Information given
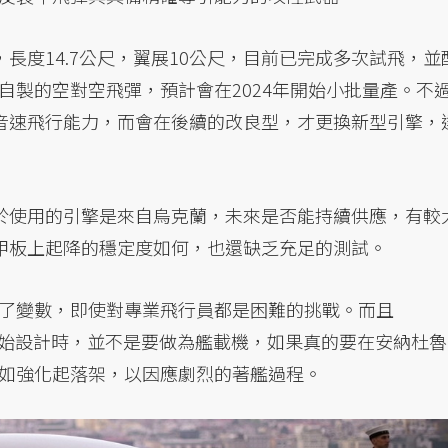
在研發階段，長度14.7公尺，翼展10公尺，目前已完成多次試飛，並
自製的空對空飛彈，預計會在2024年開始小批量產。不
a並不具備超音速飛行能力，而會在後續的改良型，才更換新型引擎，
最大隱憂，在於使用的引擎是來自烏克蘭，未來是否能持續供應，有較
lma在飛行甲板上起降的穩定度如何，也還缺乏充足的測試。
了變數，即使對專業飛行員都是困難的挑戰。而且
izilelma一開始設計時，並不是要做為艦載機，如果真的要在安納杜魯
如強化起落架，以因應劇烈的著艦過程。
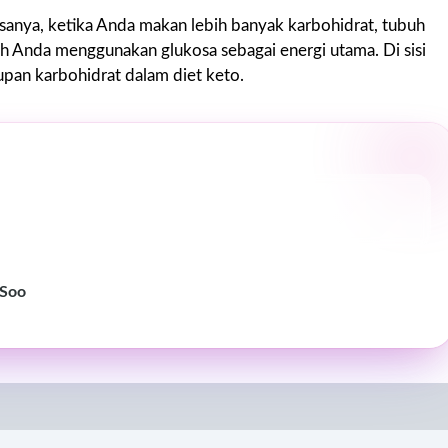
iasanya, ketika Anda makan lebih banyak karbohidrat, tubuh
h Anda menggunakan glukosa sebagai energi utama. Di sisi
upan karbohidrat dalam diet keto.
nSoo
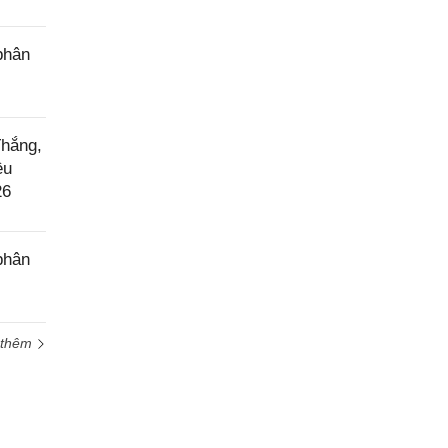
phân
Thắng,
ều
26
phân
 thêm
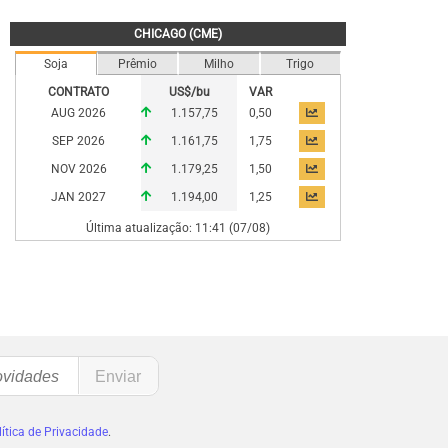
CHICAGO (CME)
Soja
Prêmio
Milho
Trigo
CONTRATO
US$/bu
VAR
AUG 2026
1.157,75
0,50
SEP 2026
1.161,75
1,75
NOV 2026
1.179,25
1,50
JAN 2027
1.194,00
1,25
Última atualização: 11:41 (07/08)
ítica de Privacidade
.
* * *
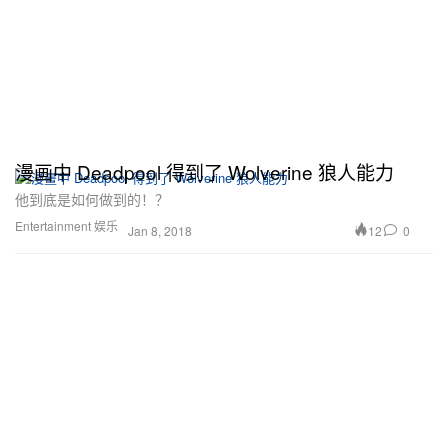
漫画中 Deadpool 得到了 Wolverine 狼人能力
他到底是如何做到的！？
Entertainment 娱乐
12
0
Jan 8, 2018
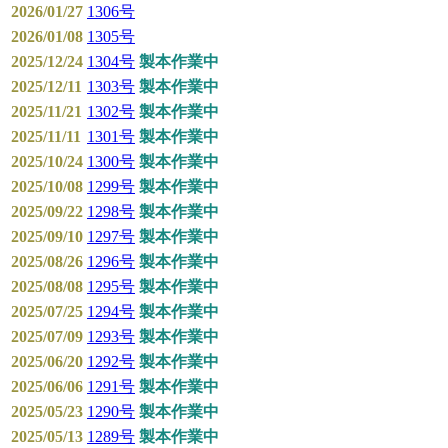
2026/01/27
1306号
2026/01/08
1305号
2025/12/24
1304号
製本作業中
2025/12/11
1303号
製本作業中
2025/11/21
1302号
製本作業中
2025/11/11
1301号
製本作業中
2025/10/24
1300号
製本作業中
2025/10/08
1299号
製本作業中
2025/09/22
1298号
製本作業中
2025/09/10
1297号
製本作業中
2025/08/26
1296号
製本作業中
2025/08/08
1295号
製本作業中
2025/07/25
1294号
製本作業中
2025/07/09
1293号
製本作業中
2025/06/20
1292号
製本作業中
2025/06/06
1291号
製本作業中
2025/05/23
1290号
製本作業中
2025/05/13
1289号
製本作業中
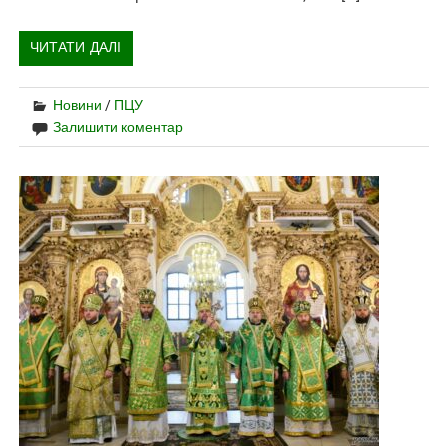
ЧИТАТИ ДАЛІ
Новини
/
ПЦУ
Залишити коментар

Problem details
Report each line in the entries above that contains the string "karbohidrat", copying the full line. Matches must have the same case.

Task response
iasanya, ketika Anda makan lebih banyak karbohidrat, tubuh
upan karbohidrat dalam diet keto.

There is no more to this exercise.